▶ **SHORT EXERCISE**:
Copy the records below word for word, keeping every line as it appears.

┏━━

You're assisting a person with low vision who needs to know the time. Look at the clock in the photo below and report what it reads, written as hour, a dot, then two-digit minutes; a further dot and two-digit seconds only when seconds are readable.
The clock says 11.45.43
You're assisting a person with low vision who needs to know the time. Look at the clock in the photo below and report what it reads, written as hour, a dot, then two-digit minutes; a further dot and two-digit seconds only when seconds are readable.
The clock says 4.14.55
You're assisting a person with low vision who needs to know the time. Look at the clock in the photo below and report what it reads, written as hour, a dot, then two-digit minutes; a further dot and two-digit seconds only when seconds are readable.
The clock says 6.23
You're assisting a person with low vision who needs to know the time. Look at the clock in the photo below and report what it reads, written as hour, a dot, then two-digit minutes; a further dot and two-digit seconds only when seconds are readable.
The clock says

┗━━

▶ **EXERCISE SOLUTION**:
You're assisting a person with low vision who needs to know the time. Look at the clock in the photo below and report what it reads, written as hour, a dot, then two-digit minutes; a further dot and two-digit seconds only when seconds are readable.
The clock says 11.45.43
You're assisting a person with low vision who needs to know the time. Look at the clock in the photo below and report what it reads, written as hour, a dot, then two-digit minutes; a further dot and two-digit seconds only when seconds are readable.
The clock says 4.14.55
You're assisting a person with low vision who needs to know the time. Look at the clock in the photo below and report what it reads, written as hour, a dot, then two-digit minutes; a further dot and two-digit seconds only when seconds are readable.
The clock says 6.23
You're assisting a person with low vision who needs to know the time. Look at the clock in the photo below and report what it reads, written as hour, a dot, then two-digit minutes; a further dot and two-digit seconds only when seconds are readable.
The clock says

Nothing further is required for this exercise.